I found Jesus Christ. I joined the Illuminati in my dreams or past life and even aliens were involved and I sold my soul and all that not knowing anything. Christians call them demons and I might be a physically weak super soldier with high IQ and psychic abilities and quasi-immortality abilities like coming back from the dead and reseting time.
I thought it was mind uploading and consciousness transfer into a new body for near eternity via transhumanism experiments.
I worry about my family but they say it’s not real and I don’t trust the web or people in general…
I thought it all started in a past life or another dimension in college and that I got targeted at the mental hospital. Basically mk - ultra…
I really don’t know what my worst delusion was. I’ve had so many.
I dont have a worse delusion, they were all dangerous.
Id like to choose one but most of the time I was delusional my thoughts weren’t understandable like cops are transformational adept ignorance ability force of rationalistic legalese temperature volatility
If thats what i was thinking i would have thought that was a bang on description seeing an essence of the world that nobody else could
when I believed I didn’t have a body but was a laser on a dvd player that had the devil trapped inside…we were on the way to fire lake.
That the devil had taken half my soul and would be back for the rest if I ever thought of him, except if I afterwards thought (or said) “I do not welcome the devil into my body. He may not have my soul.”
My worst one is unspeakable. But it did involve another layer of reality that people couldn’t perceive, and something very, very evil. Luckily zero delusions anymore.
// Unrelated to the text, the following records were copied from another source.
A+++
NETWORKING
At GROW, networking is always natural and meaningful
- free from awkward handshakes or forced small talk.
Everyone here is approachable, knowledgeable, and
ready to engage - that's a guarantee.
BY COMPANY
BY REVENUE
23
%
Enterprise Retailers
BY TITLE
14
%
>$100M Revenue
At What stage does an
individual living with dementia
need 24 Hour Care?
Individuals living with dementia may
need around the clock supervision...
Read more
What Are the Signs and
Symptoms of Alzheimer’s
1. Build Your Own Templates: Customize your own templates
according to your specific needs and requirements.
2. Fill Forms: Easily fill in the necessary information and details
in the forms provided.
I had a horrible delusion the cia and fbi were trying to kill me. I was completely manic and went to Vegas during the height of the pandemic. I got a nice hotel gambled a bit then freaked out I didn’t even stay in my hotel. I started walking to the airport then took and Uber got a flight back and slept in the busiest airport terminal. It was horrible I hope it never gets that bad again. At least I won some money and that paid for my flight.
I feel for you.
I’d say that one delusion, or a series of delusions that stood out was that the Illuminati sent reptilians to spy on me. My former employer also spied on me and tried to destroy my mind and body. They could read my mind and send messages through the TV and the internet. On one of the worst days of my life, I was depressed, and these dark beings and some of my managers had some kind of court shrouded in darkness. The voices told me every insult in the book and said I should kill myself. It was so bad, I had to be hospitalized.